Update: Crytek CEO, Cevat Yerli confirmed in a Gamasutra interview that Crytek is not intending to purchase the Darksiders IP.
Instead, Yerli stated, "It would be pretty much safe to say that this team will be working on online games." He added that Crytek USA will focus on "online games and kick-ass triple-A productions."
"It is going to be quite a significant investment for Crytek over the next five years."
Original story: Last week's THQ closure left the publisher's most beloved properties like Saint's Row and Company of Heroes scattered in several different directions with publishers like Sega and Ubisoft taking the reins, but curiously, the one studio that nobody bought was Darksiders' developer Vigil Games. There were rumours that Bayonetta developer Platinum Games was courting them, but it looks like Vigil general manager and co-owner David Adams along with 35 members of his team have landed a role with Crytek, as the Crysis developer opens up its first North American office in Austin, Texas.
Adams, is now the newly appointed CEO of Crytek's US studio. "I'm thrilled to be a part of the newest Crytek studio, which will boast some of the brightest development talent in the industry," he said in the announcement. "The studio's launch represents Crytek's commitment to delivering diverse and high quality content to players everywhere."

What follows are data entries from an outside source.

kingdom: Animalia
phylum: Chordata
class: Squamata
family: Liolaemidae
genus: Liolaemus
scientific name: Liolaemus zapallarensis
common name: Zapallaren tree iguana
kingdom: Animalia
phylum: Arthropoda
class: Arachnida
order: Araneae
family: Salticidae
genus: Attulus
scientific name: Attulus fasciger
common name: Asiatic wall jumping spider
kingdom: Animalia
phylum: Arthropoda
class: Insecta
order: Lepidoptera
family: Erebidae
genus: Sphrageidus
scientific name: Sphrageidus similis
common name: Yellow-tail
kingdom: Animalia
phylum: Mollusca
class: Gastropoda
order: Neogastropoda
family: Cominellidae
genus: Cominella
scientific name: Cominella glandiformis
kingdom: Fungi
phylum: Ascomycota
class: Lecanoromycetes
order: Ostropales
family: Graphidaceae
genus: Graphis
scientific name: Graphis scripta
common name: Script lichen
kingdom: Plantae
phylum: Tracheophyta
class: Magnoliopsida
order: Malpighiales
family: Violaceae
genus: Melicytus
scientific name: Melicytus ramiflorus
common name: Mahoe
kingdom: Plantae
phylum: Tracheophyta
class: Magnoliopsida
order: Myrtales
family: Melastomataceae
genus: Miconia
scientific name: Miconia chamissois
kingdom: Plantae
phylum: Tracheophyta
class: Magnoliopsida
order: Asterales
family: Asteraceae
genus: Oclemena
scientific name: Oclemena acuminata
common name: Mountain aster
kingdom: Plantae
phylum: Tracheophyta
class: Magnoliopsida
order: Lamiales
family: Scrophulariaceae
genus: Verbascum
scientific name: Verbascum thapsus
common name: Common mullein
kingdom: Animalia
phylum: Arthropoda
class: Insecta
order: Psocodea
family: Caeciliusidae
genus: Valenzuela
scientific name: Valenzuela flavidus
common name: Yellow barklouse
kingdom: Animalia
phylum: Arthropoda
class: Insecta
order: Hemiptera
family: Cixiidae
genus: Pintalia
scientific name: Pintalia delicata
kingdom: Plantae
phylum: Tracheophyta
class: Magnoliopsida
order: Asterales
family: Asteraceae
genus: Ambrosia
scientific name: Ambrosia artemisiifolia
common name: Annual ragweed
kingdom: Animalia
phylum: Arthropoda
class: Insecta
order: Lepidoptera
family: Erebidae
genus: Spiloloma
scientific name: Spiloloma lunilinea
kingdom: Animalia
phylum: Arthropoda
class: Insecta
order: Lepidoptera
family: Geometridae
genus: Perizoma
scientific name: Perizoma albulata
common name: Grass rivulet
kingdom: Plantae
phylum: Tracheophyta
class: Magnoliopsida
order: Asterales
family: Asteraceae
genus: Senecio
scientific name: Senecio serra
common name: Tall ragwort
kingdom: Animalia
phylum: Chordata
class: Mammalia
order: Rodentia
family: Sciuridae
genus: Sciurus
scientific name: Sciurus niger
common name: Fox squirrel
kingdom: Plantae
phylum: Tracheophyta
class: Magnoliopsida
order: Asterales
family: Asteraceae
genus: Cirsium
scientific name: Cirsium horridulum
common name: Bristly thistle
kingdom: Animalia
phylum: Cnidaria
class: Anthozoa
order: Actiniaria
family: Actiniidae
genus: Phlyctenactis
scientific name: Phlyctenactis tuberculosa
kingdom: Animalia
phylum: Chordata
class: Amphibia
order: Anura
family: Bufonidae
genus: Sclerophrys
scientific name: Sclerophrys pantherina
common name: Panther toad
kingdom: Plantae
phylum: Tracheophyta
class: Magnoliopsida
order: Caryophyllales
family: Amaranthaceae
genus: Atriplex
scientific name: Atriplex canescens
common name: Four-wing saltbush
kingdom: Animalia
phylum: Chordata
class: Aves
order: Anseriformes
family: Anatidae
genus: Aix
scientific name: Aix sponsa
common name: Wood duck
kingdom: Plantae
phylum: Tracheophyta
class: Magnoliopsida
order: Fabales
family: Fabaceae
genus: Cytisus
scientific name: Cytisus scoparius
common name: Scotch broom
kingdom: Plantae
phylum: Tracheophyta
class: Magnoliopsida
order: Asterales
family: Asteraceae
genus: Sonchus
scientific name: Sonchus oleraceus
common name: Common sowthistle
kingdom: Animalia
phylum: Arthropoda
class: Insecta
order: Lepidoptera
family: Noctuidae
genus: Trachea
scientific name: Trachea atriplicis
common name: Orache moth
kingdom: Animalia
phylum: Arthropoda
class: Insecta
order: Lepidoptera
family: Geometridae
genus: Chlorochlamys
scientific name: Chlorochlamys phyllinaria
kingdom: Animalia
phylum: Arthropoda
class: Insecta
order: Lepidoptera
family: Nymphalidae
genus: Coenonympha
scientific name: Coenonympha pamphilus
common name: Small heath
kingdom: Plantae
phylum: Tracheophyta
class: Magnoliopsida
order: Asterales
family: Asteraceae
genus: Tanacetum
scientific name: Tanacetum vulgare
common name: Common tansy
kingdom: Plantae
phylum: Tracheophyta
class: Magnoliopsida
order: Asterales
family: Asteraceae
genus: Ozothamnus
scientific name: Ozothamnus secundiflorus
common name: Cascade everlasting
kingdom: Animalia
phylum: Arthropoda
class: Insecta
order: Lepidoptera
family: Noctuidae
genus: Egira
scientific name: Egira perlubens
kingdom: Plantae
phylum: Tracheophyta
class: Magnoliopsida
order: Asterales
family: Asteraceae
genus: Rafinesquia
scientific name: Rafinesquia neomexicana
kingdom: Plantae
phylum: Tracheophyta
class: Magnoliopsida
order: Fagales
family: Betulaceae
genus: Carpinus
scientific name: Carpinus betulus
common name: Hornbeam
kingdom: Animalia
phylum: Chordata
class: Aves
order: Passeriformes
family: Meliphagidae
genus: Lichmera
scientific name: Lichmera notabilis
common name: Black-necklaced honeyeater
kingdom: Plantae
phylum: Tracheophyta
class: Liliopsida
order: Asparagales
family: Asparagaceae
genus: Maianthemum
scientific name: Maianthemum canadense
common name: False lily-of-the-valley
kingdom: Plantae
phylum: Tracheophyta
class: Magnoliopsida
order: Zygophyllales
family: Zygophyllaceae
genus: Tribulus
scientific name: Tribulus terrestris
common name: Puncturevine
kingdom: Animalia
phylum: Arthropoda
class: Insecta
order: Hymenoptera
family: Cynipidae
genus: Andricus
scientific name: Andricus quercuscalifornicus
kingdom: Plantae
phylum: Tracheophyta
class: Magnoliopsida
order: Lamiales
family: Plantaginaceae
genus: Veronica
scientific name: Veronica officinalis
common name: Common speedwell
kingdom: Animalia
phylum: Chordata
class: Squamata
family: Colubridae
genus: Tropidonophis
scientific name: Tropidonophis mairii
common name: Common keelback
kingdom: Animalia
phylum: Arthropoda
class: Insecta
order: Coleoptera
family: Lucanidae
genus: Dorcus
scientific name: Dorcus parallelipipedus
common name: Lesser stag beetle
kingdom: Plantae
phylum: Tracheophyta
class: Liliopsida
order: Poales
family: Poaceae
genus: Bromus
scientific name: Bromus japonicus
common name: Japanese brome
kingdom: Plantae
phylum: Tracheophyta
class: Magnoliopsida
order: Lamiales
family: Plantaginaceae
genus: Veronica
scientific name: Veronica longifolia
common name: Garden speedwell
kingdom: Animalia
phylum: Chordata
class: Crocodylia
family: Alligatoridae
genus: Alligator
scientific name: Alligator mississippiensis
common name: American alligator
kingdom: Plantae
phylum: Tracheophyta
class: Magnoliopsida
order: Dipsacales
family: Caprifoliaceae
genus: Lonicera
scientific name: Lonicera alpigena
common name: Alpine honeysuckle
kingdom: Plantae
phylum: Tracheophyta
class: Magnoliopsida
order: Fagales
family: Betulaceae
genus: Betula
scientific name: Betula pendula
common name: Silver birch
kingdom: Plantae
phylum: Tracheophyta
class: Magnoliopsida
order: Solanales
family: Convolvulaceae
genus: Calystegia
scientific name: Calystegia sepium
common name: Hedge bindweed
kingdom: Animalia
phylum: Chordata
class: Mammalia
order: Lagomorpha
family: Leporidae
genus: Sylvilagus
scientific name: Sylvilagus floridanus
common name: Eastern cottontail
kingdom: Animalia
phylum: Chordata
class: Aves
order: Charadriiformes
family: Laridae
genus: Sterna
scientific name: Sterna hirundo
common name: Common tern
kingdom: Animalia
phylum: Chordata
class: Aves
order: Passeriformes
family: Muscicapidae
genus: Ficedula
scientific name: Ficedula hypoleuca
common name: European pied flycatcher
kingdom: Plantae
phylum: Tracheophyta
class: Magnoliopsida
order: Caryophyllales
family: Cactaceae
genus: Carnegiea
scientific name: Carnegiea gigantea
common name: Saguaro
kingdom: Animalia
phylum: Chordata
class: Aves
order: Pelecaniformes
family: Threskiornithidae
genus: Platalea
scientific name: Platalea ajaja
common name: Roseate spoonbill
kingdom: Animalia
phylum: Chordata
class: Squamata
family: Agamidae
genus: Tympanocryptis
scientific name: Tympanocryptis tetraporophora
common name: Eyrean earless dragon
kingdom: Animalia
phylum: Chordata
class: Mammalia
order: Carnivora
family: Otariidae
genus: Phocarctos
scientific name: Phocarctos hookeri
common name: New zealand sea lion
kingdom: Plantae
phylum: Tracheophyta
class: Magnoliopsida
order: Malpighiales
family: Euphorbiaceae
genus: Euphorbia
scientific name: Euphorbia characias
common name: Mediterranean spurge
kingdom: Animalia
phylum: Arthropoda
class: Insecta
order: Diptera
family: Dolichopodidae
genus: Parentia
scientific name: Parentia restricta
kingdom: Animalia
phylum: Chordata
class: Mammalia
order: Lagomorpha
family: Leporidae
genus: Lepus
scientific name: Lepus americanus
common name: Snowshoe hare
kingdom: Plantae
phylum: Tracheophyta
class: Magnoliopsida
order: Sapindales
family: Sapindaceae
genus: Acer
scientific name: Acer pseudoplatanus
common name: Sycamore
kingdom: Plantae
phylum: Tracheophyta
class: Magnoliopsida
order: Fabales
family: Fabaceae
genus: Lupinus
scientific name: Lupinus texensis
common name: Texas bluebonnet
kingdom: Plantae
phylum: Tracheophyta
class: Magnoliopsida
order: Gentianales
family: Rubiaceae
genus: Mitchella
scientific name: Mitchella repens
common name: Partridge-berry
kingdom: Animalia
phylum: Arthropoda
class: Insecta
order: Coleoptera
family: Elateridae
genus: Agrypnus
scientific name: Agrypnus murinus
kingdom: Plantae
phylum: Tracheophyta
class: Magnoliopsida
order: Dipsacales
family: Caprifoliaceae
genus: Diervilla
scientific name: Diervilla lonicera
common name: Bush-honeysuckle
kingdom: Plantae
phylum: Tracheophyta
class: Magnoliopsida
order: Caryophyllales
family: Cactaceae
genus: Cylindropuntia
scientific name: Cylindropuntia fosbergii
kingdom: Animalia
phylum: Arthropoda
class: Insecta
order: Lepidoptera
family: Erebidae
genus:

Crytek CEO, Cevat Yerli added, "We are extremely excited about the work that we will be undertaking from our strategic new location in Austin, with David Adams and his team of 35 experienced developers. We believe our CryENGINE technology will enable the team we assemble to create unparalleled new gaming experiences."
"Crytek has always enjoyed a special relationship with gamers and business partners in North America, so establishing a permanent presence in the US was a natural step."
Besides the new Austin studio, Crytek has headquarters in Germany, the Ukraine, Hungary, Bulgaria, South Korea, the UK, China, and Turkey.
Now, the question remains: will this new studio continue Vigil's work on the project codenamed Crawler that lead combat designer Ben Cureton was so excited about? We've followed up with Crytek about this - as well as the rights to Darksiders - and will update if we find anything out.
Last week Crytek bought the right to Homefront for $544,218. It was already developing a sequel to the 2011 shooter, so now it will either self-publish or strike up a deal with another publisher.